[Data excerpts]
------------------------------

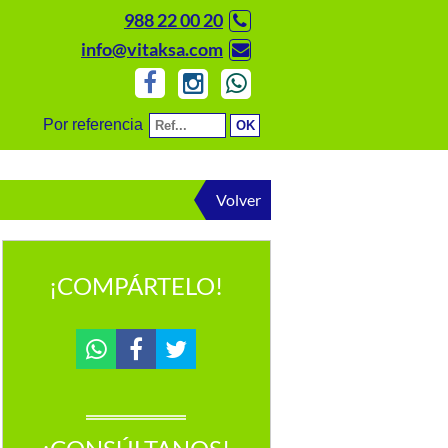
988 22 00 20
info@vitaksa.com
Por referencia
Volver
¡COMPÁRTELO!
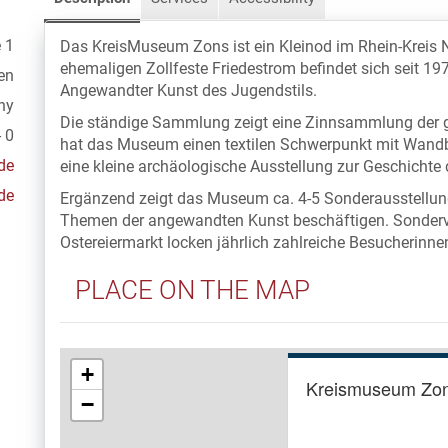
 1
Das KreisMuseum Zons ist ein Kleinod im Rhein-Kreis N
ehemaligen Zollfeste Friedestrom befindet sich seit 
en
Angewandter Kunst des Jugendstils.
ny
Die ständige Sammlung zeigt eine Zinnsammlung der g
 0
hat das Museum einen textilen Schwerpunkt mit Wand
de
eine kleine archäologische Ausstellung zur Geschichte 
de
Ergänzend zeigt das Museum ca. 4-5 Sonderausstellunge
Themen der angewandten Kunst beschäftigen. Sonderve
Ostereiermarkt locken jährlich zahlreiche Besucherinn
PLACE ON THE MAP
+
Kreismuseum Zo
−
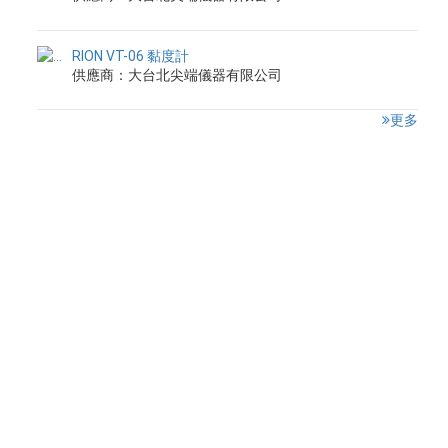
RION VT-06 黏度計
供應商：大台北尖端儀器有限公司
更多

------------------------------

» **Exercise goal**
From the entries, work out how many lines include the word "zeigt", answering with the number only.

» **Response to this task**
2